You can’t have one without the other.
So yes, we will continue to prioritise funding for the NHS in the wake of this global pandemic.
But I also promise you this:
2022 will be a year of renewal and reform.
At a time like this, business as usual cannot be good enough.
I’ve worked with some of the largest organisations in the world…
and two factors stand out on whether they succeed:
Leadership, and innovation.
I want the NHS to embrace innovation and to build a truly modern, digitised system.
That’s the only way we can drive down that backlog,
and build a sustainable service for the future.
Of course there are some bright spots…
but there is a lot of levelling-up to do within the NHS.
That’s not just about tech –
it’s about management, and a focus on outcomes not just inputs.
And so to help with that mission,
I have asked retired General, Sir Gordon Messenger,
to lead a review of leadership and management in health and social care.
This will be the most far-reaching review since Roy Griffith’s report to Margaret Thatcher in 1983.
It will shine a light on the outstanding leaders who drive efficiency and innovation,
and see how we can replicate that leadership throughout the country.

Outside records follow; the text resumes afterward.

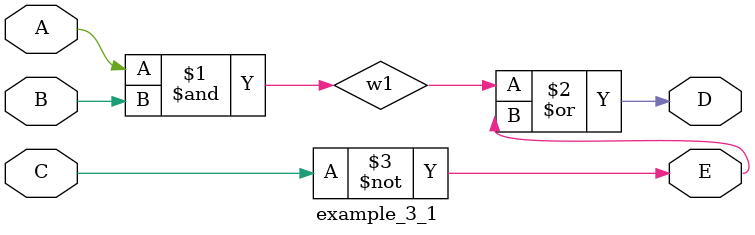
<source format=v>
module example_3_1(A, B, C, D, E);
   
 output D, E; 
 input A, B, C; 
 wire w1;

 and G1(w1, A, B);
 not G2(E, C);
 or G3(D, w1, E);

 endmodule
     

</source>
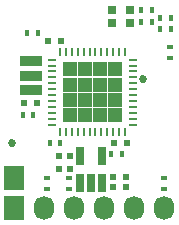
<source format=gts>
G04 #@! TF.FileFunction,Soldermask,Top*
%FSLAX46Y46*%
G04 Gerber Fmt 4.6, Leading zero omitted, Abs format (unit mm)*
G04 Created by KiCad (PCBNEW 4.0.2-stable) date 4/18/2016 9:54:35 PM*
%MOMM*%
G01*
G04 APERTURE LIST*
%ADD10C,0.100000*%
%ADD11R,0.600000X0.500000*%
%ADD12R,0.500000X0.600000*%
%ADD13R,0.797560X0.797560*%
%ADD14R,0.400000X0.600000*%
%ADD15R,0.600000X0.400000*%
%ADD16C,0.685800*%
%ADD17R,0.700000X0.250000*%
%ADD18R,0.250000X0.700000*%
%ADD19R,1.287500X1.287500*%
%ADD20R,0.758800X1.520800*%
%ADD21R,1.900000X0.900000*%
%ADD22R,1.727200X2.032000*%
%ADD23O,1.727200X2.032000*%
G04 APERTURE END LIST*
D10*
D11*
X200110000Y-111696500D03*
X201210000Y-111696500D03*
D12*
X196469000Y-109940000D03*
X196469000Y-111040000D03*
X195580000Y-109940000D03*
X195580000Y-111040000D03*
D11*
X193653500Y-105410000D03*
X192553500Y-105410000D03*
X200237000Y-108839000D03*
X201337000Y-108839000D03*
X200110000Y-112585500D03*
X201210000Y-112585500D03*
X195685500Y-100203000D03*
X194585500Y-100203000D03*
D13*
X201536300Y-97536000D03*
X200037700Y-97536000D03*
X201536300Y-98679000D03*
X200037700Y-98679000D03*
D14*
X192463000Y-106489500D03*
X193363000Y-106489500D03*
X204983500Y-98234500D03*
X204083500Y-98234500D03*
X204083500Y-99187000D03*
X204983500Y-99187000D03*
X199956000Y-109728000D03*
X200856000Y-109728000D03*
D15*
X204978000Y-101605500D03*
X204978000Y-100705500D03*
X194500500Y-112718000D03*
X194500500Y-111818000D03*
X196405500Y-112718000D03*
X196405500Y-111818000D03*
X204470000Y-112718000D03*
X204470000Y-111818000D03*
D14*
X194749000Y-108839000D03*
X195649000Y-108839000D03*
X192844000Y-99504500D03*
X193744000Y-99504500D03*
X202496000Y-97536000D03*
X203396000Y-97536000D03*
X203396000Y-98552000D03*
X202496000Y-98552000D03*
D16*
X191579500Y-108839000D03*
X202692000Y-103441500D03*
D17*
X194974000Y-101771000D03*
X194974000Y-102271000D03*
X194974000Y-102771000D03*
X194974000Y-103271000D03*
X194974000Y-103771000D03*
X194974000Y-104271000D03*
X194974000Y-104771000D03*
X194974000Y-105271000D03*
X194974000Y-105771000D03*
X194974000Y-106271000D03*
X194974000Y-106771000D03*
X194974000Y-107271000D03*
D18*
X195624000Y-107921000D03*
X196124000Y-107921000D03*
X196624000Y-107921000D03*
X197124000Y-107921000D03*
X197624000Y-107921000D03*
X198124000Y-107921000D03*
X198624000Y-107921000D03*
X199124000Y-107921000D03*
X199624000Y-107921000D03*
X200124000Y-107921000D03*
X200624000Y-107921000D03*
X201124000Y-107921000D03*
D17*
X201774000Y-107271000D03*
X201774000Y-106771000D03*
X201774000Y-106271000D03*
X201774000Y-105771000D03*
X201774000Y-105271000D03*
X201774000Y-104771000D03*
X201774000Y-104271000D03*
X201774000Y-103771000D03*
X201774000Y-103271000D03*
X201774000Y-102771000D03*
X201774000Y-102271000D03*
X201774000Y-101771000D03*
D18*
X201124000Y-101121000D03*
X200624000Y-101121000D03*
X200124000Y-101121000D03*
X199624000Y-101121000D03*
X199124000Y-101121000D03*
X198624000Y-101121000D03*
X198124000Y-101121000D03*
X197624000Y-101121000D03*
X197124000Y-101121000D03*
X196624000Y-101121000D03*
X196124000Y-101121000D03*
X195624000Y-101121000D03*
D19*
X200305250Y-106452250D03*
X200305250Y-105164750D03*
X200305250Y-103877250D03*
X200305250Y-102589750D03*
X199017750Y-106452250D03*
X199017750Y-105164750D03*
X199017750Y-103877250D03*
X199017750Y-102589750D03*
X197730250Y-106452250D03*
X197730250Y-105164750D03*
X197730250Y-103877250D03*
X197730250Y-102589750D03*
X196442750Y-106452250D03*
X196442750Y-105164750D03*
X196442750Y-103877250D03*
X196442750Y-102589750D03*
D20*
X197307200Y-112229900D03*
X198247000Y-112229900D03*
X199186800Y-112229900D03*
X199186800Y-109893100D03*
X197307200Y-109893100D03*
D21*
X193167000Y-101924000D03*
X193167000Y-103124000D03*
X193167000Y-104324000D03*
D22*
X191770000Y-111760000D03*
X191770000Y-114300000D03*
D23*
X194310000Y-114300000D03*
X196850000Y-114300000D03*
X199390000Y-114300000D03*
X201930000Y-114300000D03*
X204470000Y-114300000D03*
M02*

</source>
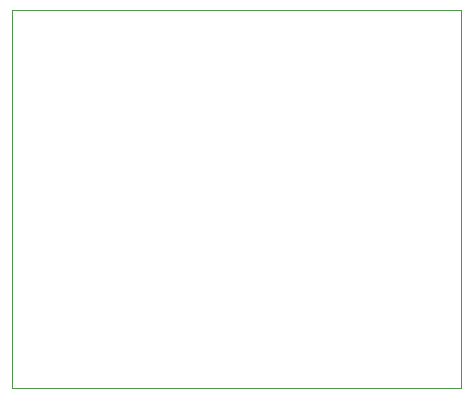
<source format=gm1>
G04*
G04 #@! TF.GenerationSoftware,Altium Limited,Altium Designer,21.6.1 (37)*
G04*
G04 Layer_Color=16711935*
%FSLAX25Y25*%
%MOIN*%
G70*
G04*
G04 #@! TF.SameCoordinates,378A9775-3A77-4BA1-8480-AFC072C74D39*
G04*
G04*
G04 #@! TF.FilePolarity,Positive*
G04*
G01*
G75*
%ADD42C,0.00394*%
D42*
X0Y0D02*
X149606D01*
Y125984D01*
X0D02*
X149606D01*
X0Y0D02*
Y125984D01*
M02*

</source>
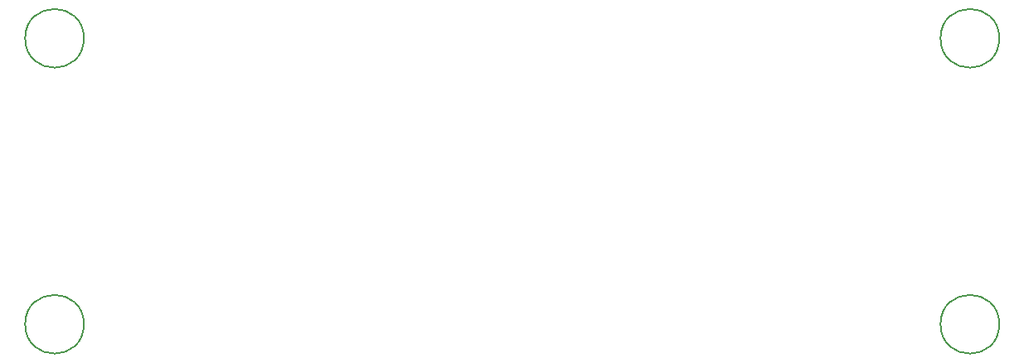
<source format=gbr>
%TF.GenerationSoftware,KiCad,Pcbnew,(5.1.9-0-10_14)*%
%TF.CreationDate,2021-05-20T01:37:57-04:00*%
%TF.ProjectId,REGISTER,52454749-5354-4455-922e-6b696361645f,rev?*%
%TF.SameCoordinates,Original*%
%TF.FileFunction,Other,Comment*%
%FSLAX46Y46*%
G04 Gerber Fmt 4.6, Leading zero omitted, Abs format (unit mm)*
G04 Created by KiCad (PCBNEW (5.1.9-0-10_14)) date 2021-05-20 01:37:57*
%MOMM*%
%LPD*%
G01*
G04 APERTURE LIST*
%ADD10C,0.150000*%
G04 APERTURE END LIST*
D10*
%TO.C,REF\u002A\u002A*%
X162766000Y-69342000D02*
G75*
G03*
X162766000Y-69342000I-3000000J0D01*
G01*
X162766000Y-98552000D02*
G75*
G03*
X162766000Y-98552000I-3000000J0D01*
G01*
X69294000Y-98552000D02*
G75*
G03*
X69294000Y-98552000I-3000000J0D01*
G01*
X69294000Y-69342000D02*
G75*
G03*
X69294000Y-69342000I-3000000J0D01*
G01*
%TD*%
M02*

</source>
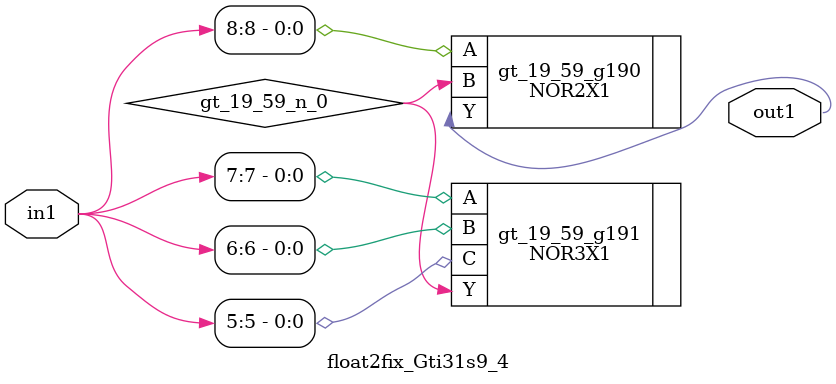
<source format=v>
`timescale 1ps / 1ps


module float2fix_Gti31s9_4(in1, out1);
  input [8:0] in1;
  output out1;
  wire [8:0] in1;
  wire out1;
  wire gt_19_59_n_0;
  NOR2X1 gt_19_59_g190(.A (in1[8]), .B (gt_19_59_n_0), .Y (out1));
  NOR3X1 gt_19_59_g191(.A (in1[7]), .B (in1[6]), .C (in1[5]), .Y
       (gt_19_59_n_0));
endmodule


</source>
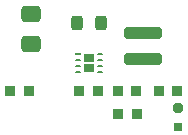
<source format=gtp>
G04*
G04 #@! TF.GenerationSoftware,Altium Limited,Altium Designer,20.1.14 (287)*
G04*
G04 Layer_Color=8421504*
%FSLAX25Y25*%
%MOIN*%
G70*
G04*
G04 #@! TF.SameCoordinates,1C3036EA-9198-4DC0-AC4A-3EF54EA2E58D*
G04*
G04*
G04 #@! TF.FilePolarity,Positive*
G04*
G01*
G75*
%ADD14R,0.03543X0.02756*%
G04:AMPARAMS|DCode=15|XSize=9.84mil|YSize=19.68mil|CornerRadius=2.46mil|HoleSize=0mil|Usage=FLASHONLY|Rotation=90.000|XOffset=0mil|YOffset=0mil|HoleType=Round|Shape=RoundedRectangle|*
%AMROUNDEDRECTD15*
21,1,0.00984,0.01476,0,0,90.0*
21,1,0.00492,0.01968,0,0,90.0*
1,1,0.00492,0.00738,0.00246*
1,1,0.00492,0.00738,-0.00246*
1,1,0.00492,-0.00738,-0.00246*
1,1,0.00492,-0.00738,0.00246*
%
%ADD15ROUNDEDRECTD15*%
%ADD16R,0.01968X0.00984*%
G04:AMPARAMS|DCode=17|XSize=125.98mil|YSize=39.37mil|CornerRadius=9.84mil|HoleSize=0mil|Usage=FLASHONLY|Rotation=180.000|XOffset=0mil|YOffset=0mil|HoleType=Round|Shape=RoundedRectangle|*
%AMROUNDEDRECTD17*
21,1,0.12598,0.01968,0,0,180.0*
21,1,0.10630,0.03937,0,0,180.0*
1,1,0.01968,-0.05315,0.00984*
1,1,0.01968,0.05315,0.00984*
1,1,0.01968,0.05315,-0.00984*
1,1,0.01968,-0.05315,-0.00984*
%
%ADD17ROUNDEDRECTD17*%
G04:AMPARAMS|DCode=18|XSize=35.43mil|YSize=35.43mil|CornerRadius=8.86mil|HoleSize=0mil|Usage=FLASHONLY|Rotation=270.000|XOffset=0mil|YOffset=0mil|HoleType=Round|Shape=RoundedRectangle|*
%AMROUNDEDRECTD18*
21,1,0.03543,0.01772,0,0,270.0*
21,1,0.01772,0.03543,0,0,270.0*
1,1,0.01772,-0.00886,-0.00886*
1,1,0.01772,-0.00886,0.00886*
1,1,0.01772,0.00886,0.00886*
1,1,0.01772,0.00886,-0.00886*
%
%ADD18ROUNDEDRECTD18*%
G04:AMPARAMS|DCode=19|XSize=31.5mil|YSize=31.5mil|CornerRadius=7.87mil|HoleSize=0mil|Usage=FLASHONLY|Rotation=180.000|XOffset=0mil|YOffset=0mil|HoleType=Round|Shape=RoundedRectangle|*
%AMROUNDEDRECTD19*
21,1,0.03150,0.01575,0,0,180.0*
21,1,0.01575,0.03150,0,0,180.0*
1,1,0.01575,-0.00787,0.00787*
1,1,0.01575,0.00787,0.00787*
1,1,0.01575,0.00787,-0.00787*
1,1,0.01575,-0.00787,-0.00787*
%
%ADD19ROUNDEDRECTD19*%
%ADD20R,0.03150X0.03150*%
G04:AMPARAMS|DCode=21|XSize=64.96mil|YSize=55.12mil|CornerRadius=13.78mil|HoleSize=0mil|Usage=FLASHONLY|Rotation=180.000|XOffset=0mil|YOffset=0mil|HoleType=Round|Shape=RoundedRectangle|*
%AMROUNDEDRECTD21*
21,1,0.06496,0.02756,0,0,180.0*
21,1,0.03740,0.05512,0,0,180.0*
1,1,0.02756,-0.01870,0.01378*
1,1,0.02756,0.01870,0.01378*
1,1,0.02756,0.01870,-0.01378*
1,1,0.02756,-0.01870,-0.01378*
%
%ADD21ROUNDEDRECTD21*%
G04:AMPARAMS|DCode=22|XSize=47.24mil|YSize=39.37mil|CornerRadius=9.84mil|HoleSize=0mil|Usage=FLASHONLY|Rotation=270.000|XOffset=0mil|YOffset=0mil|HoleType=Round|Shape=RoundedRectangle|*
%AMROUNDEDRECTD22*
21,1,0.04724,0.01968,0,0,270.0*
21,1,0.02756,0.03937,0,0,270.0*
1,1,0.01968,-0.00984,-0.01378*
1,1,0.01968,-0.00984,0.01378*
1,1,0.01968,0.00984,0.01378*
1,1,0.01968,0.00984,-0.01378*
%
%ADD22ROUNDEDRECTD22*%
D14*
X49213Y47441D02*
D03*
X49213Y50984D02*
D03*
D15*
X52953Y46260D02*
D03*
Y48228D02*
D03*
Y50197D02*
D03*
Y52165D02*
D03*
X45472Y46260D02*
D03*
Y48228D02*
D03*
Y50197D02*
D03*
D16*
Y52165D02*
D03*
D17*
X67323Y59055D02*
D03*
Y50394D02*
D03*
D18*
X52362Y39764D02*
D03*
X46063D02*
D03*
X23050Y39900D02*
D03*
X29350D02*
D03*
X72441Y39764D02*
D03*
X78740D02*
D03*
X65256Y32087D02*
D03*
X58957D02*
D03*
X65059Y39862D02*
D03*
X58760D02*
D03*
D19*
X79000Y34150D02*
D03*
D20*
Y27850D02*
D03*
D21*
X29823Y55413D02*
D03*
Y65650D02*
D03*
D22*
X53150Y62598D02*
D03*
X45276D02*
D03*
M02*

</source>
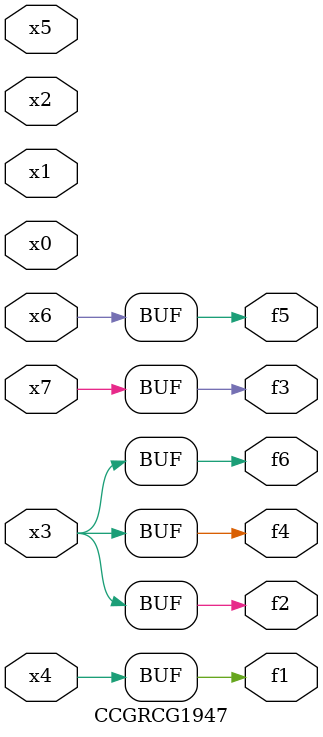
<source format=v>
module CCGRCG1947(
	input x0, x1, x2, x3, x4, x5, x6, x7,
	output f1, f2, f3, f4, f5, f6
);
	assign f1 = x4;
	assign f2 = x3;
	assign f3 = x7;
	assign f4 = x3;
	assign f5 = x6;
	assign f6 = x3;
endmodule

</source>
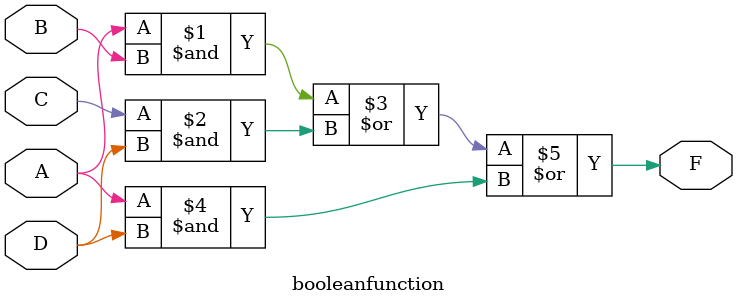
<source format=v>

module booleanfunction (A, B, C, D, F);
  input A, B, C, D;
  output F;

  assign F = (A & B) | (C & D) | (A & D);
endmodule

</source>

No reform is easy, otherwise it would’ve been done already.
But if we get it right,
no – when we get it right…
we won’t build back the way things were.
We’ll build a future where our health and social care systems are integrated more seamlessly together.
Where British life sciences lead the world on new treatments.
Where we have not only the best surgeons,
but robots performing live-saving surgeries.
And where we don’t just treat diseases and ill health,
but prevent far more of them from happening.
This last year will be remembered for decades to come,
perhaps even for centuries.
People locked in their homes.
Closed schools and empty streets.
Intensive care units struggling to cope.
We are emerging now, taking the first steps in a new era.
As we go from Covid, to recovery, to reform.
This is a time for head and heart.
Of compassion but also firmness of purpose.
Let’s be sure that in generations to come people say
they fought the virus,
won the peace,
and owned the future.
Let’s make this the era of recovery.
Let’s make this the era of reform.
Let’s make this the era in which we truly build back better.